HOW TO COMPLETE THIS TASK: Look through the data below. Pick out the lines holding the string "parent".

TASK INPUTS:

━━━━━━━━━━━━━━━━

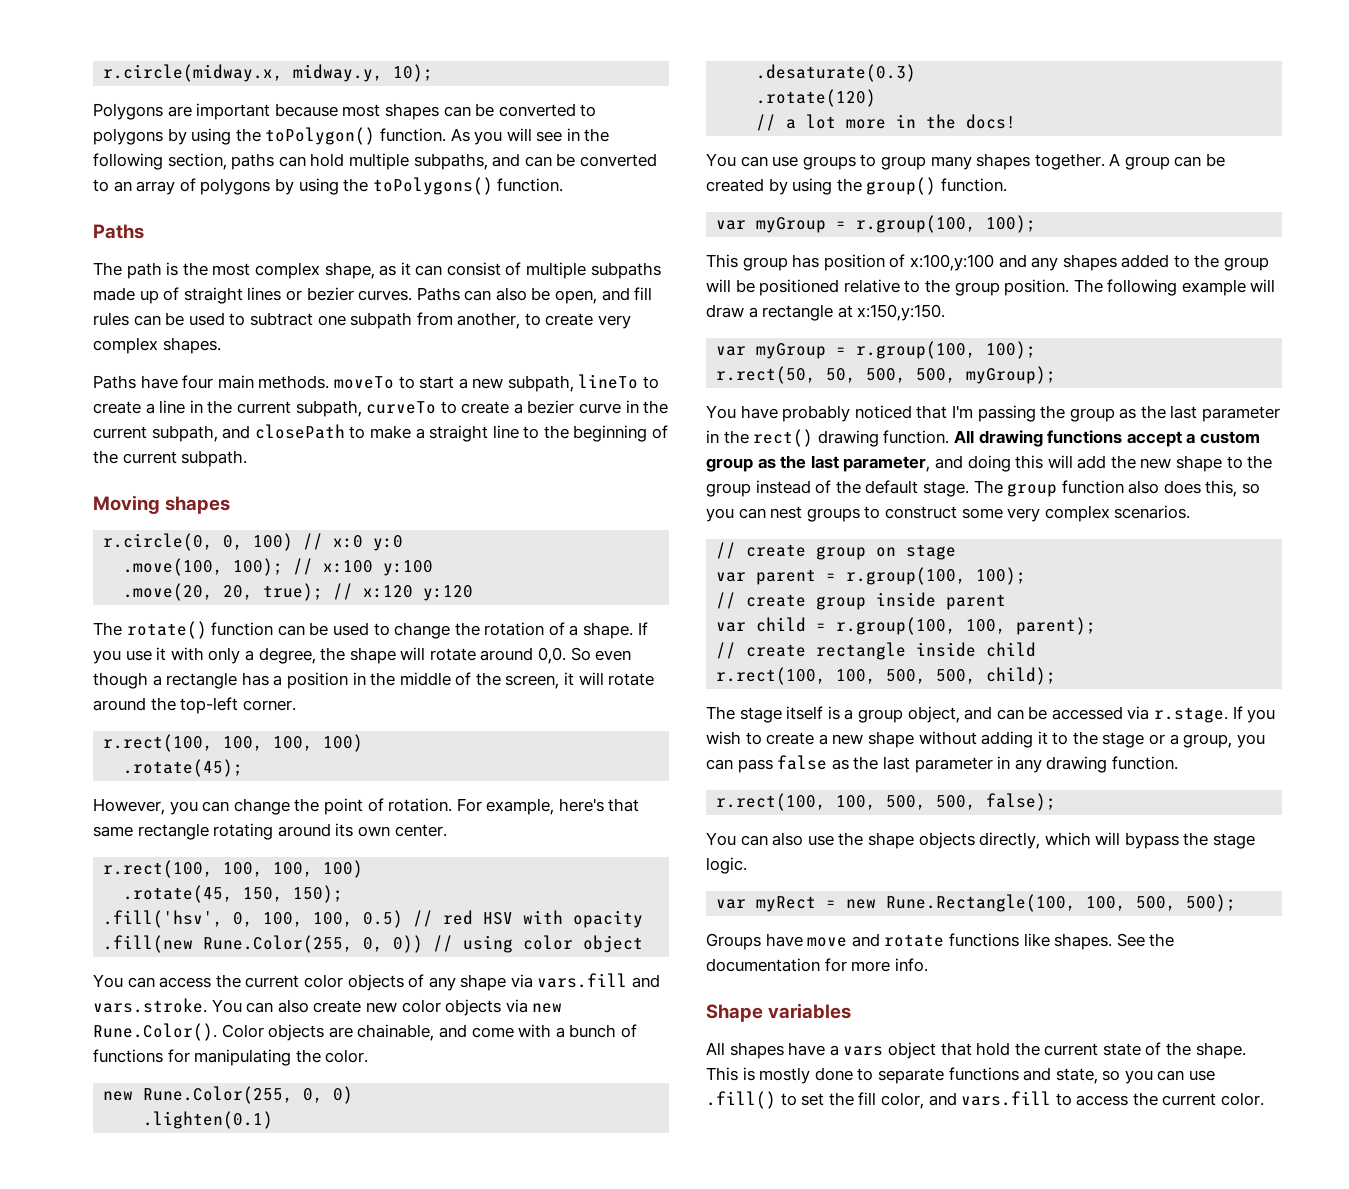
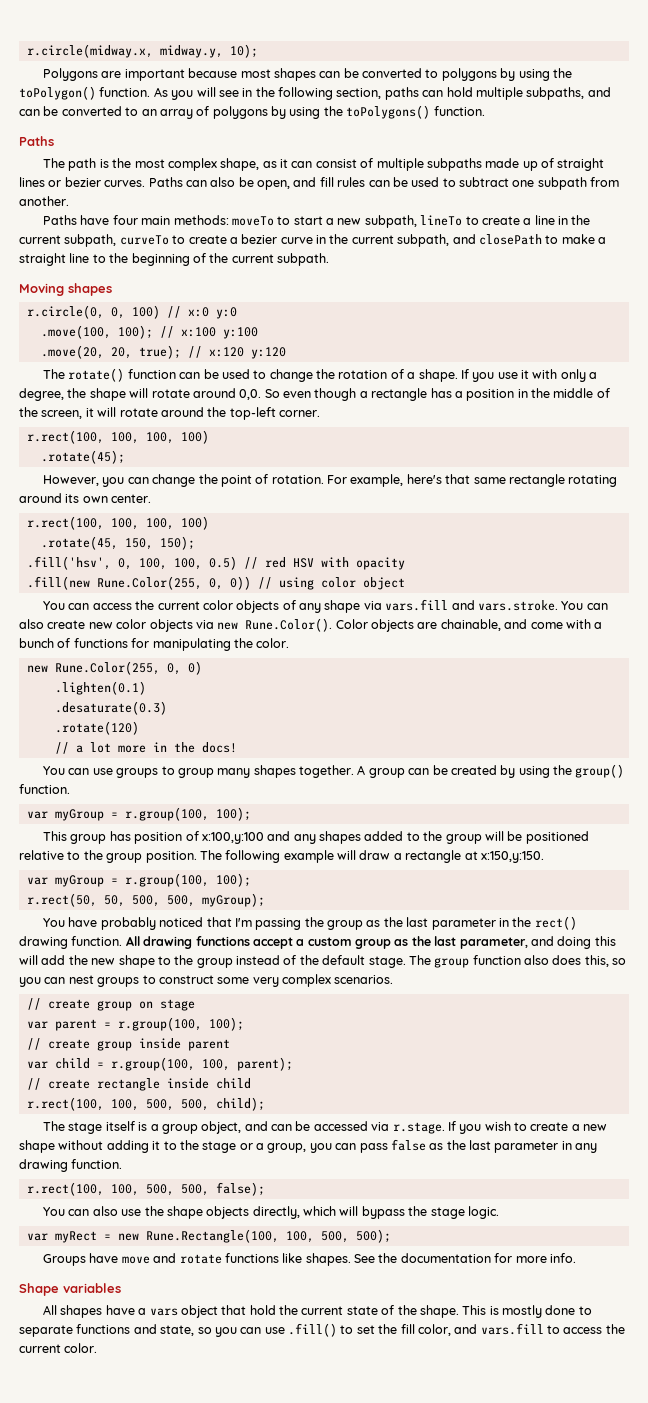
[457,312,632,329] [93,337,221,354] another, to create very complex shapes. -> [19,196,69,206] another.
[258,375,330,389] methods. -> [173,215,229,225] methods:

━━━━━━━━━━━━━━━━

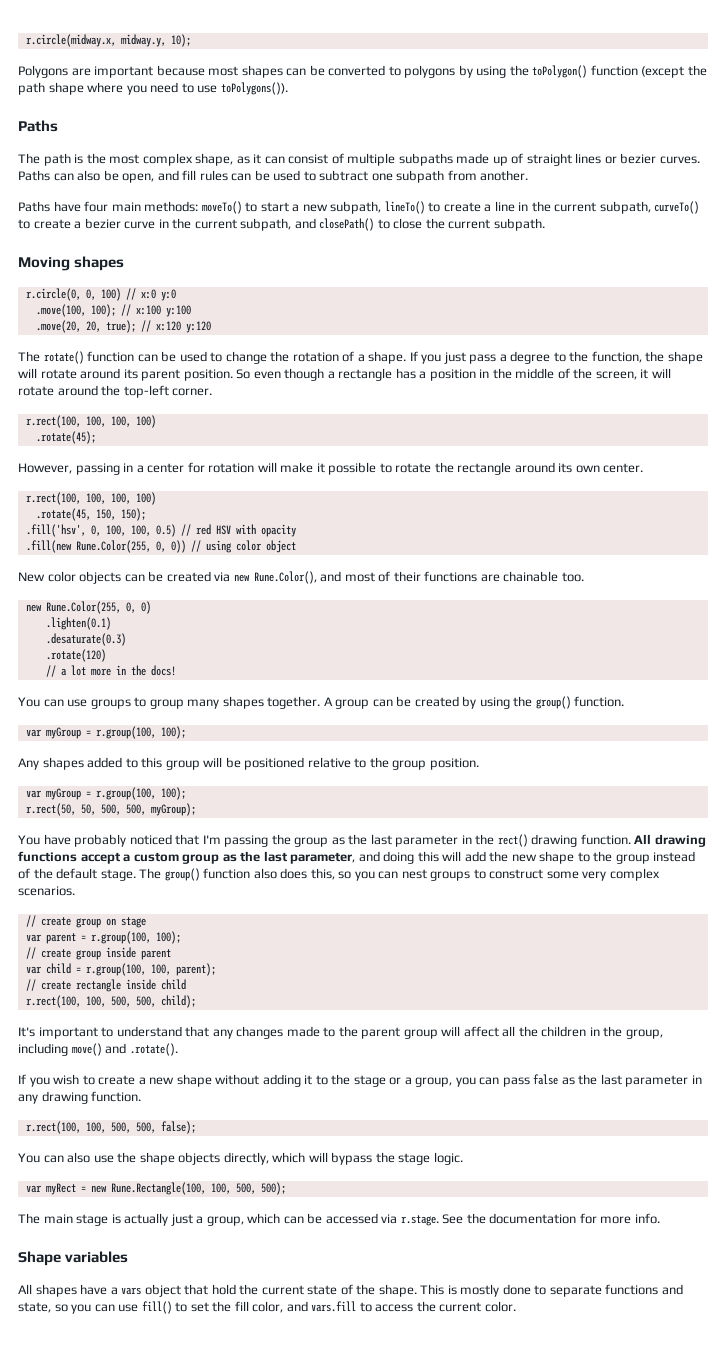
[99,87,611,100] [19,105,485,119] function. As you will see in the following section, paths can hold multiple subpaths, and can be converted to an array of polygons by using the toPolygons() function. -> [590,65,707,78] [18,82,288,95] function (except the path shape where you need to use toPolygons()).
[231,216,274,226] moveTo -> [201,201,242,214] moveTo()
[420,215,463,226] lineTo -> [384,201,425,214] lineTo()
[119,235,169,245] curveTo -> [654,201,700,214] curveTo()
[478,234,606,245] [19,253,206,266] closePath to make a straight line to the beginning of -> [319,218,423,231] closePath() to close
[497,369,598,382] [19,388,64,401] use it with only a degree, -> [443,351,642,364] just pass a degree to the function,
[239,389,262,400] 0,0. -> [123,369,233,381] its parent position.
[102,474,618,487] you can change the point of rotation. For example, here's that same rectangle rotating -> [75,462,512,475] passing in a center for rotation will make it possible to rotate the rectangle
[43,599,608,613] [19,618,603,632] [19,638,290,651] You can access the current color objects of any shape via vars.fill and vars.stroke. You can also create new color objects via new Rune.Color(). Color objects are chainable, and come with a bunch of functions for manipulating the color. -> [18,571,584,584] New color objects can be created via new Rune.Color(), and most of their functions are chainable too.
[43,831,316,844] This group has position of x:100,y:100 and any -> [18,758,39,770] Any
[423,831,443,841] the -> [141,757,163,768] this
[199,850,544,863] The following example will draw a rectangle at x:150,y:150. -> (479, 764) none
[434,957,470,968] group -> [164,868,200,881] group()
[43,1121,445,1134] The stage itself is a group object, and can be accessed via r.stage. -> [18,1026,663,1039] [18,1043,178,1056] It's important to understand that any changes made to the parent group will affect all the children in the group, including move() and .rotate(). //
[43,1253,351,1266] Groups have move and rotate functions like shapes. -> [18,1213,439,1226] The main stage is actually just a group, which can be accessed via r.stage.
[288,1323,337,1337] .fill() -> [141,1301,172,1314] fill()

━━━━━━━━━━━━━━━━

RESPONSE BOX:
[239,389,262,400] 0,0. -> [123,369,233,381] its parent position.
[43,1121,445,1134] The stage itself is a group object, and can be accessed via r.stage. -> [18,1026,663,1039] [18,1043,178,1056] It's important to understand that any changes made to the parent group will affect all the children in the group, including move() and .rotate(). //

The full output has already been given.